Rite Aid To Shutter Last Three Manhattan Stores Amid Bankruptcy Saga

The pharmacy giant filed for Chapter 11 bankruptcy in May, and is in the process of closing all of its remaining locations statewide. Its final three Manhattan stores–on First Avenue, Hudson Street, and Broadway–will shutter on June 4.

| 03 Jun 2025 | 08:41

As of June 4, Rite Aid is closing all 33 of its NYC stores, including the three remaining ones in Manhattan: located at 81 First Ave., 534 Hudson St., and 4046 Broadway.

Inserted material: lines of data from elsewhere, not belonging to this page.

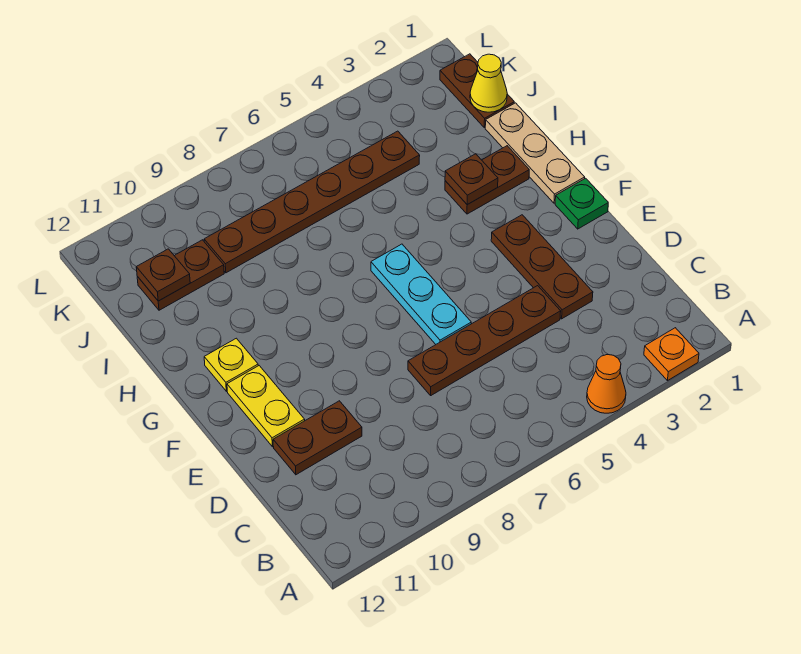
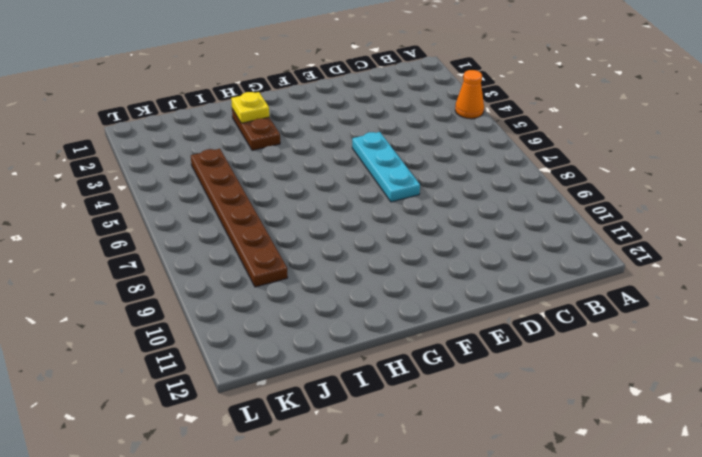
cyan plate E5:E7 level 1 -> cyan plate E6:G6 level 1
yellow plate H2 level 2 -> yellow plate G11 level 1
none -> orange plate A2 level 1
none -> brown plate D3:F3 level 1
none -> brown plate D4:D7 level 1

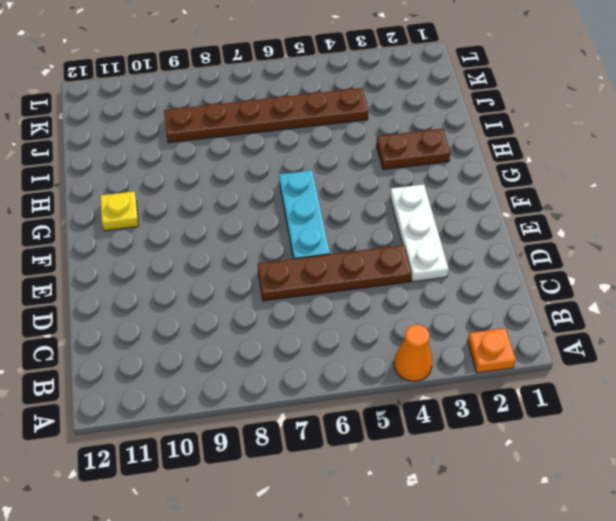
white plate D3:F3 level 1 -> brown plate D3:F3 level 1
none -> brown plate D10:D11 level 1
none -> yellow plate E11:F11 level 1
none -> green plate F1 level 1

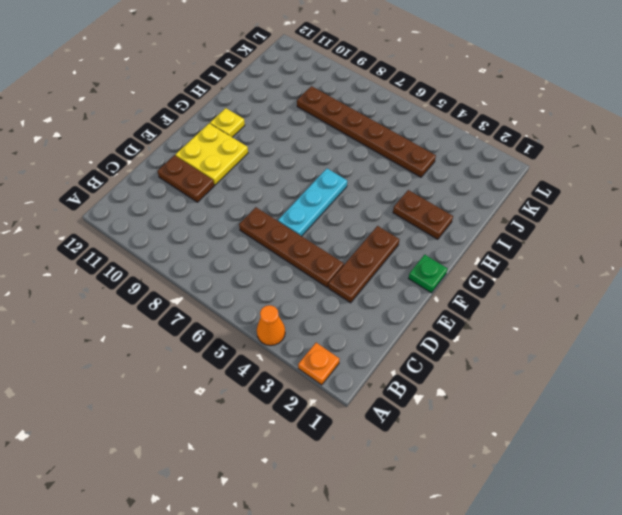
yellow plate E10:F11 level 1 -> yellow plate E11:F11 level 1
none -> tan plate G1:I1 level 1
none -> brown plate J1:K1 level 1
none -> brown plate J10:J11 level 1

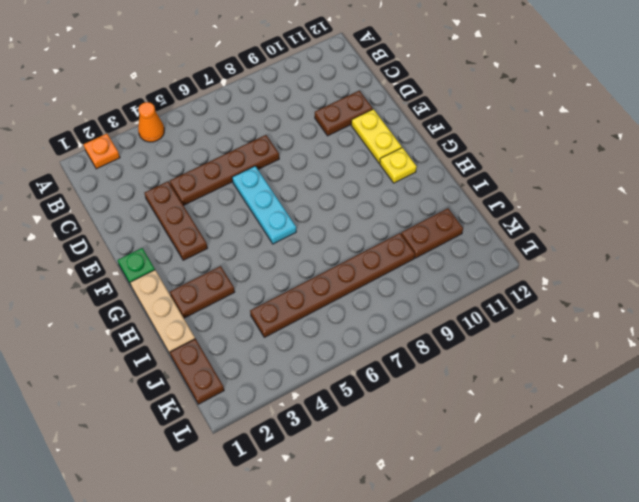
none -> brown plate H3 level 2
none -> yellow cone J1 level 2
none -> brown plate J11 level 2

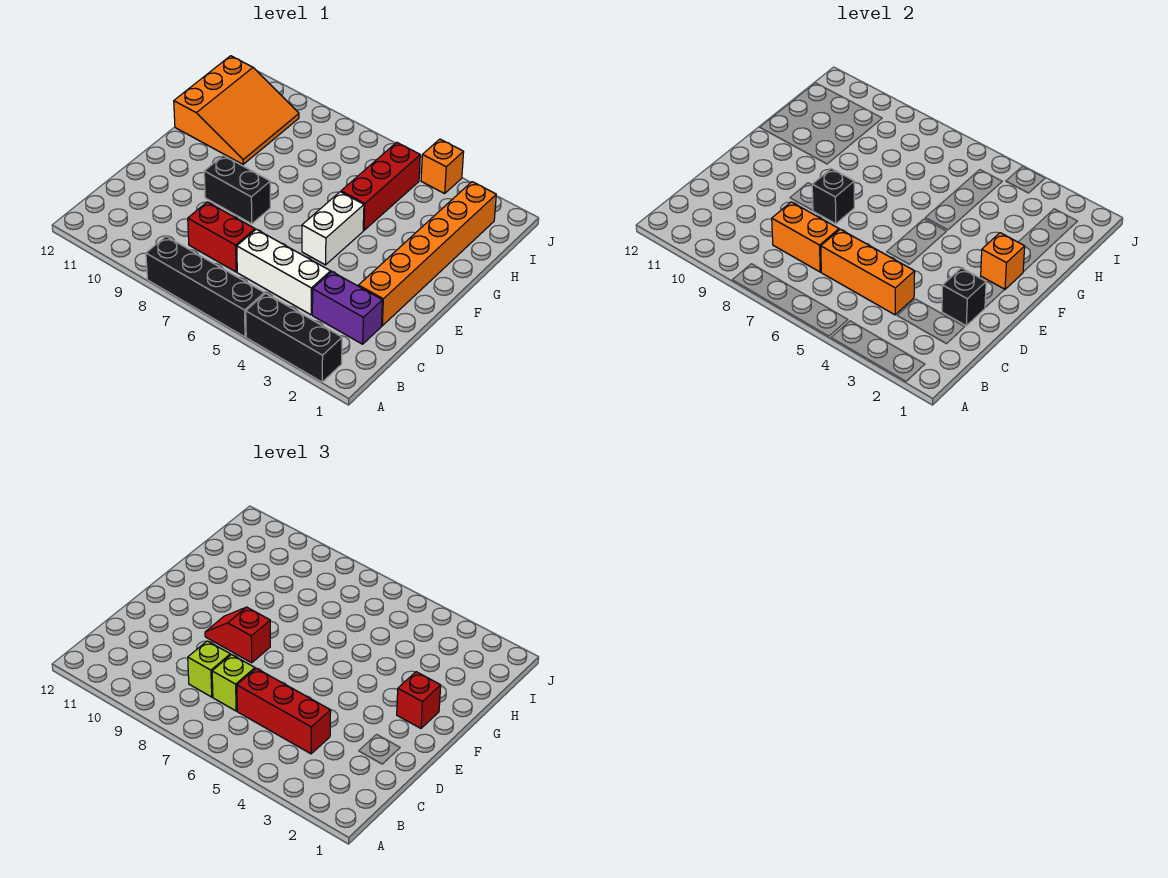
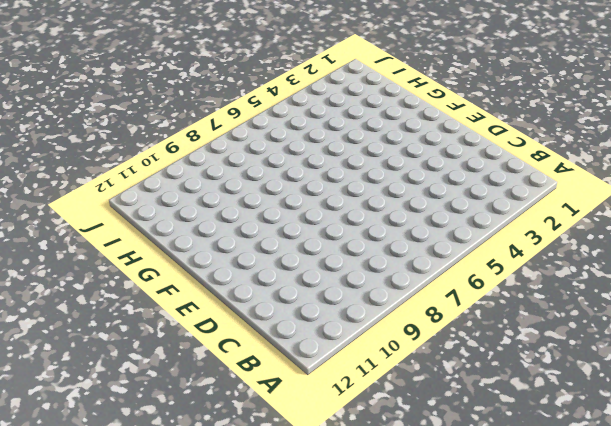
none -> black brick A2:A4 level 1
none -> black brick A5:A8 level 1
none -> purple brick C2:C3 level 1

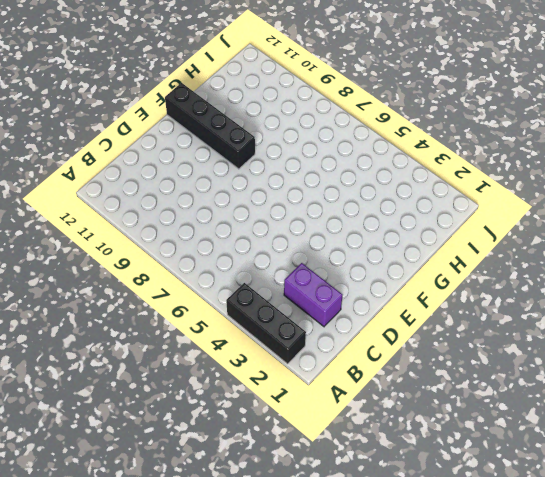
black brick F9:F12 level 1 -> black brick A5:A8 level 1
none -> white brick C4:C6 level 1
none -> red brick C7:C8 level 1
none -> orange brick D2:I2 level 1

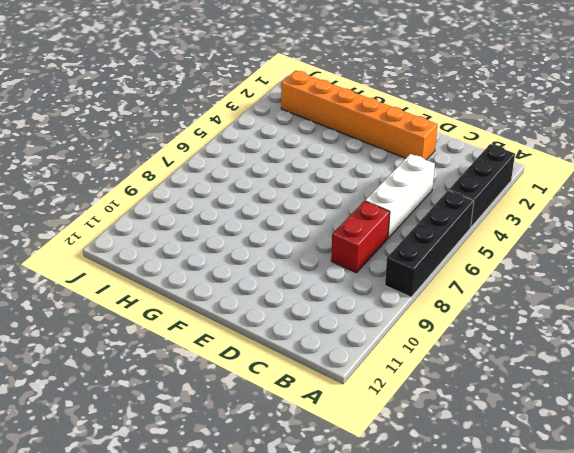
none -> purple brick C2:C3 level 1
none -> white brick E5:F5 level 1
none -> black brick E8:E9 level 1

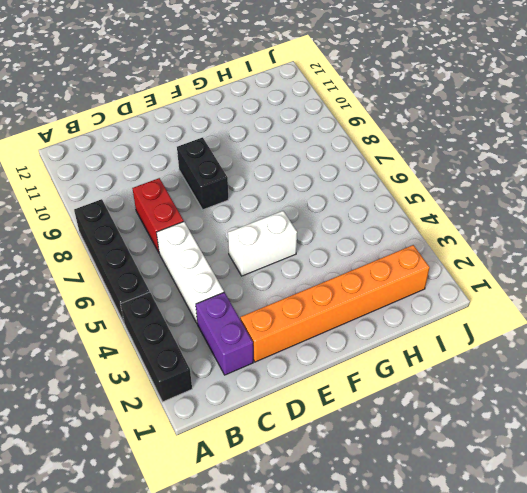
none -> red brick G5:I5 level 1
none -> orange slope G10:I12 level 1 top 12
none -> orange brick J4 level 1

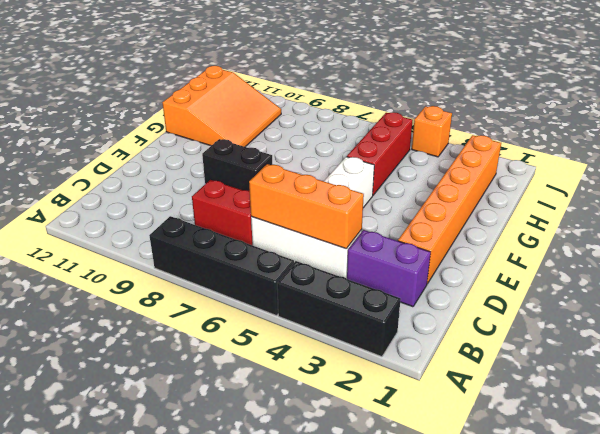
none -> orange brick C7:C8 level 2
none -> black brick D2 level 2
none -> black brick E8 level 2

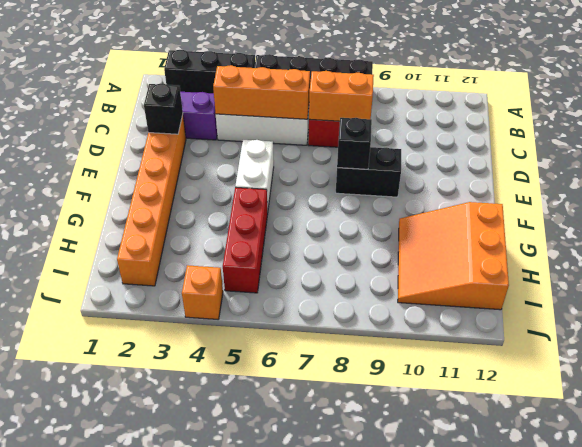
none -> orange brick F2 level 2
none -> red brick C4:C6 level 3
none -> lime brick C7 level 3

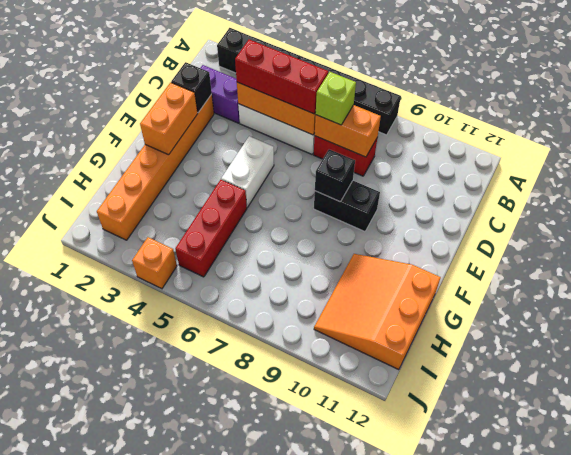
orange brick E2:F2 level 2 -> orange brick F2 level 2
none -> lime brick C8 level 3
none -> red slope E8:E9 level 3 top 8
none -> red brick F2 level 3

The closings come after the pharmacy giant filed for Chapter 11 bankruptcy on May 5. Rite Aid is now in the process of shuttering 316 stores nationwide, including all 178 in New York State. Earlier, in October 2023, the company had filed for Chapter 11 to address a heavy debt load, leading to the closing of over 100 additional stores, including four in Manhattan; these were located at 195 Eighth Ave., 1033 St. Nicholas Ave., and 4188 Broadway.

The final rollback of Rite Aid’s Manhattan portfolio was first reported by Crain’s New York Business. Sixty union workers will lose their jobs due to the Manhattan closings, out of a total of 516 job losses, according to WARN notices filed with the NYS Department of Labor. Rite Aid leased the spaces for the three sites, and an auction of their leases will be held soon by a bankruptcy court.

The company has around $2 billion in debt, reportedly stemming from their contribution to the opioid epidemic. As of June 2023, they had $8.6 billion in debt. They had only just emerged from their initial bankruptcy filing last September, as well as hired a new CEO.

The lease for the 81 First Ave. store in the East Village, for which Rite Aid was paying $627,000 in annual rent, expires in 2032. The 1920s-era East Village building has been owned by the New Tandem Equities since 2007, city property records reveal, when it was sold to them for $4.2 million by an LLC under developer Anthony Marano’s control. Marano, in turn, had bought the building from grocery store mogul (Gristedes and D’Agostino’s) and radio station owner (WABC 770 AM) John Catsimatidis in 2005.

Rite Aid’s Hudson Street lease in the West Village, meanwhile, expires in 2029 and stands at $953,000 a year annually. The store sits on the ground floor of The Kimberly, a luxury condo development spearheaded by the brothers Irwin and Robert Stillman, which was constructed in 1999.

The space used to house the Dover Taxi Company, which was prominently featured in the 1970s show Taxi and run by George Cunningham; city records show that Cunningham and the Stillman brothers entered into a mutual indentured deed overseeing the site around the time of the opening of Rite Aid and the condo building; the agreement persists today.

The final Manhattan Rite Aid lease to be auctioned off, on Broadway, is located in Washington Heights and expires in 2028. As Crain’s reported, there are indeed no reliable publicly available city records on the site’s ownership, although the building housing the store was reportedly built in 1980.

The deadline for bids on the leases will be set by a bankruptcy court in Trenton, NJ. Marketing for the spaces will be handled by A&G Real Estate Partners. Other major pharmacy chains might not be likely replacements for the Rite Aid locations, as both CVS and Walgreens (which also owns Duane Reade), are in the midst of trimming back their portfolios nationwide; both Walgreens and CVS will be each shuttering one UES location on Lexington Avenue. Walgreen’s Duane Reade operation closed three Manhattan stores earlier this year.